What you will do ▸
[a] Summarize the book description in two sentences.
[b] Transcribe the book description between "This second edition" and "in various disciplines.", inclusive.

Page text ▸
- - - - - - -

This second edition of Working with Dynamic Crop Models is meant for self-learning by researchers or for use in graduate level courses devoted to methods for working with dynamic models in crop, agricultural, and related sciences. Each chapter focuses on a particular topic and includes an introduction, a detailed explanation of the available methods, applications of the methods to one or two simple models that are followed throughout the book, real-life examples of the methods from literature, and finally a section detailing implementation of the methods using the R programming language. The consistent use of R makes this book immediately and directly applicable to scientists seeking to develop models quickly and effectively, and the selected examples ensure broad appeal to scientists in various disciplines.

- - - - - - -

Data under study ▸
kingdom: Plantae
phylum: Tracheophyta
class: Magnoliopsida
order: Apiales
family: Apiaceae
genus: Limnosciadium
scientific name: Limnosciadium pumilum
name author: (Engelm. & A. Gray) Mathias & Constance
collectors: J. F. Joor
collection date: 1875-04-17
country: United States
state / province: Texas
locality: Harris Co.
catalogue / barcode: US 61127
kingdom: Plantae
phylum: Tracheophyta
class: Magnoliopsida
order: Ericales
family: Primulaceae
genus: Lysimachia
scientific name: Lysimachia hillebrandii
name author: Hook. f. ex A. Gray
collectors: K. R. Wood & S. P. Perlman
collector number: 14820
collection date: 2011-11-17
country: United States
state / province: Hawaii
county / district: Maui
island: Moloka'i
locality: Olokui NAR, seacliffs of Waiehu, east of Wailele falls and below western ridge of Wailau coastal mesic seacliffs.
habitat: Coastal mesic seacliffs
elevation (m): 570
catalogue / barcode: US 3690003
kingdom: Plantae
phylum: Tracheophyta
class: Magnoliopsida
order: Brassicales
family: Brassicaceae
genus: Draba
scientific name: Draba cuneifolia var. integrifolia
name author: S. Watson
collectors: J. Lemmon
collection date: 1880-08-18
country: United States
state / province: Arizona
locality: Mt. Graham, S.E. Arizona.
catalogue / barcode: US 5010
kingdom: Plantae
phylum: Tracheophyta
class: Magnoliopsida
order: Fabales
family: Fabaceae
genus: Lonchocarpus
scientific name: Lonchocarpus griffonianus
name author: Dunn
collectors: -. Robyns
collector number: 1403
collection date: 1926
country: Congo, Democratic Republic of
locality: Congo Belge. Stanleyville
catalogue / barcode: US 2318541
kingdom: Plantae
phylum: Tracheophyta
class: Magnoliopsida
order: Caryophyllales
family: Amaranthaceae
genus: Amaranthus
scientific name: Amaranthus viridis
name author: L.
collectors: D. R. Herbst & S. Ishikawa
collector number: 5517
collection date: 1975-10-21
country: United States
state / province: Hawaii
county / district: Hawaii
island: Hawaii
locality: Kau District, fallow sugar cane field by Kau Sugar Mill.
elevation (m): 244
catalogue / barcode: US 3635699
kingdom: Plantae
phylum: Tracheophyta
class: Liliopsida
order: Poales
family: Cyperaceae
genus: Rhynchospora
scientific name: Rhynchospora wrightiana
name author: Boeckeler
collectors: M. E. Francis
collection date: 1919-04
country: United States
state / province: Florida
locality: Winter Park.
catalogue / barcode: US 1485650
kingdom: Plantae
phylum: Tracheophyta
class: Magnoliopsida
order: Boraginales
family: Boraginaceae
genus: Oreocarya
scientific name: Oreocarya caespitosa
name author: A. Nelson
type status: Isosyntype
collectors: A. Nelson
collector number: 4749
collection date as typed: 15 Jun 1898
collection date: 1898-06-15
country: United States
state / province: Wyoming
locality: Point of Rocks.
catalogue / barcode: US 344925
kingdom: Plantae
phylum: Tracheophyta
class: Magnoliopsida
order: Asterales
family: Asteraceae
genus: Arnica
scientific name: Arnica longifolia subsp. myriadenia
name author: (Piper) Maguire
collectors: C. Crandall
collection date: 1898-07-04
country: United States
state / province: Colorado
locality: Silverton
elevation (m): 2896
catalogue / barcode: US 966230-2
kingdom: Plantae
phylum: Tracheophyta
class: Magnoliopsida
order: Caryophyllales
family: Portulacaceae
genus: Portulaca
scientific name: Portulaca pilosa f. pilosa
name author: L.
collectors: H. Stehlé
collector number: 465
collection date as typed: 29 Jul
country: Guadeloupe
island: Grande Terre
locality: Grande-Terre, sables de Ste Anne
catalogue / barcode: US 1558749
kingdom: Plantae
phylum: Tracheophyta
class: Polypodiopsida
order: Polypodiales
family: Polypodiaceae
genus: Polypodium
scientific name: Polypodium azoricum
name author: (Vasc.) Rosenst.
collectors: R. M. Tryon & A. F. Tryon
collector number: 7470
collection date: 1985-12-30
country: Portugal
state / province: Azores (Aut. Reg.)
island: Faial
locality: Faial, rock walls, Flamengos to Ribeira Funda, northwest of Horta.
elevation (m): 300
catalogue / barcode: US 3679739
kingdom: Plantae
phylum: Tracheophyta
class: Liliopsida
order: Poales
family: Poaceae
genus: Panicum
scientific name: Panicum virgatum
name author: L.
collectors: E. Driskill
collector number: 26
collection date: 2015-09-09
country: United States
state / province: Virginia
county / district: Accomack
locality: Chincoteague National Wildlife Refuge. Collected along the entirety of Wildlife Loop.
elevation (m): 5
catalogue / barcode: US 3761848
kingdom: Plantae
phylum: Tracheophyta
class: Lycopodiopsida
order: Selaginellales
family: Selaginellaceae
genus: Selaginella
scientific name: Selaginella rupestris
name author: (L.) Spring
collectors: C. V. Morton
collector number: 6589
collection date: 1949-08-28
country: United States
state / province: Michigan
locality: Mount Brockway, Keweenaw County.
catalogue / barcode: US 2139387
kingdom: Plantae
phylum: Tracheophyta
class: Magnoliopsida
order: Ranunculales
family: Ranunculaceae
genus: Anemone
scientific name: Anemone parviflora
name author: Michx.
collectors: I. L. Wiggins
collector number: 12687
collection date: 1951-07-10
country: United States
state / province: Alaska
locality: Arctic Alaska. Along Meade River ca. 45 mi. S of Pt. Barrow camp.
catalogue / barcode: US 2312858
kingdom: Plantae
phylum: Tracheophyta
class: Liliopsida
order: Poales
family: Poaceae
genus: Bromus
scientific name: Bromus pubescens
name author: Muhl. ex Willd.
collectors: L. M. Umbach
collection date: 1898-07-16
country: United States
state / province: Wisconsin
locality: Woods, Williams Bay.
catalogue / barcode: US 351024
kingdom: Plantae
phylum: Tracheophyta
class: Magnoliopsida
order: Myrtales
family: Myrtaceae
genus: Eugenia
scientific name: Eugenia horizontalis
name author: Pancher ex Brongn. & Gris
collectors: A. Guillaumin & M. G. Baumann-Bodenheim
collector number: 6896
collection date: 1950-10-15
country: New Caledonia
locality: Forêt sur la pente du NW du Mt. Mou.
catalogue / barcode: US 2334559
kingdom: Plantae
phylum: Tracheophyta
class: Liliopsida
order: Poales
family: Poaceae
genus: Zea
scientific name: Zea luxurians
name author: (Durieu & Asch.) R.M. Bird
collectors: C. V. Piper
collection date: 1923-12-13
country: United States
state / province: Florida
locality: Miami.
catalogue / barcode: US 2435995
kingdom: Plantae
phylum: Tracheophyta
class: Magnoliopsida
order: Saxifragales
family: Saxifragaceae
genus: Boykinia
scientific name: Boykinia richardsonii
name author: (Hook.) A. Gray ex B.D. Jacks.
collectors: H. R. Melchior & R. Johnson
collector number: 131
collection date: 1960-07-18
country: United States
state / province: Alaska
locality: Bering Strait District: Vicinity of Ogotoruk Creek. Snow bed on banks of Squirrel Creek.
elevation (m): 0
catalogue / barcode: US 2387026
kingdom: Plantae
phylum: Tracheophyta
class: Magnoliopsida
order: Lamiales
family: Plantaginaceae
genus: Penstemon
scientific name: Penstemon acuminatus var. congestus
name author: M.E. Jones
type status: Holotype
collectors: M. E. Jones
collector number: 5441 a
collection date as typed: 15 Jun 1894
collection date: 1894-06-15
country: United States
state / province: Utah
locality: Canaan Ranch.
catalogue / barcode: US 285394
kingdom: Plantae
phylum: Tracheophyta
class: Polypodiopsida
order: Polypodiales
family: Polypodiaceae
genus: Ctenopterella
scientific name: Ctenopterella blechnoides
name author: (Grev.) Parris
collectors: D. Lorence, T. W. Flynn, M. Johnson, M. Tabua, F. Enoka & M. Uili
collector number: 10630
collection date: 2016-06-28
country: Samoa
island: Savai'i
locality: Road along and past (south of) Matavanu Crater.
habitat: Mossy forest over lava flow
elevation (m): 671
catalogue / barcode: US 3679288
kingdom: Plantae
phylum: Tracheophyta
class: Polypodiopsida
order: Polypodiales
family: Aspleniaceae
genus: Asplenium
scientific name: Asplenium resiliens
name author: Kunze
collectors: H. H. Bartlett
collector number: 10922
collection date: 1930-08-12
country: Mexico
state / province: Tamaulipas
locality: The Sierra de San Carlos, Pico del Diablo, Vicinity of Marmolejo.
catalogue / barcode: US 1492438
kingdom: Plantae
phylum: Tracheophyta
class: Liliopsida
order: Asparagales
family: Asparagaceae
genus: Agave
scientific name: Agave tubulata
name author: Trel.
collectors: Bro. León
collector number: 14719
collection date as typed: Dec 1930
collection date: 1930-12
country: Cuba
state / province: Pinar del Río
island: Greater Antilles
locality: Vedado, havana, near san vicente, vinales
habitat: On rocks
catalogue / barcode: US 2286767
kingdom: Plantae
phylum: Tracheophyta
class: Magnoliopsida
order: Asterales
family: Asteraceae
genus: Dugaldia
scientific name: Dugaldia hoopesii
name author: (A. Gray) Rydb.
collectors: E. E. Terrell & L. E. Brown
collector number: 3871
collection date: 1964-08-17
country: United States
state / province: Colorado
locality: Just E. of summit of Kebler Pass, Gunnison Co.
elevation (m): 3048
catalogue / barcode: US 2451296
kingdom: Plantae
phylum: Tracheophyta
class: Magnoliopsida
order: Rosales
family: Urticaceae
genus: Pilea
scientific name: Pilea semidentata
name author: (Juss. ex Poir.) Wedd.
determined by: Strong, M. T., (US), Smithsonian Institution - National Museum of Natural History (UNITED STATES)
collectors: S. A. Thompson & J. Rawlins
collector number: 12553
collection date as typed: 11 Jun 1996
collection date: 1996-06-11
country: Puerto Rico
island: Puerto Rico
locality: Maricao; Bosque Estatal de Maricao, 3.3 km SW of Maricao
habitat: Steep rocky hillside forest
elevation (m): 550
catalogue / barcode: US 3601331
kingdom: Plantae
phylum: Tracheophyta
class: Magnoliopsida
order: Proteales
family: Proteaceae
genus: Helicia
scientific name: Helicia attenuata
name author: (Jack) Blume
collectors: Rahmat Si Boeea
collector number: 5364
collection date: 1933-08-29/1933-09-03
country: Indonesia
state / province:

- - - - - - -

Per-task answers ▸
[a] The second edition of Working with Dynamic Crop Models is intended for self-learning by researchers or for graduate courses on methods for working with dynamic models in crop, agricultural, and related sciences. Each chapter covers one topic with an introduction, a detailed explanation of methods, applications to simple models followed throughout the book, real-life examples from the literature, and a section on implementation in R, which makes the book directly applicable to scientists developing models.

[b]
This second edition of Working with Dynamic Crop Models is meant for self-learning by researchers or for use in graduate level courses devoted to methods for working with dynamic models in crop, agricultural, and related sciences. Each chapter focuses on a particular topic and includes an introduction, a detailed explanation of the available methods, applications of the methods to one or two simple models that are followed throughout the book, real-life examples of the methods from literature, and finally a section detailing implementation of the methods using the R programming language. The consistent use of R makes this book immediately and directly applicable to scientists seeking to develop models quickly and effectively, and the selected examples ensure broad appeal to scientists in various disciplines.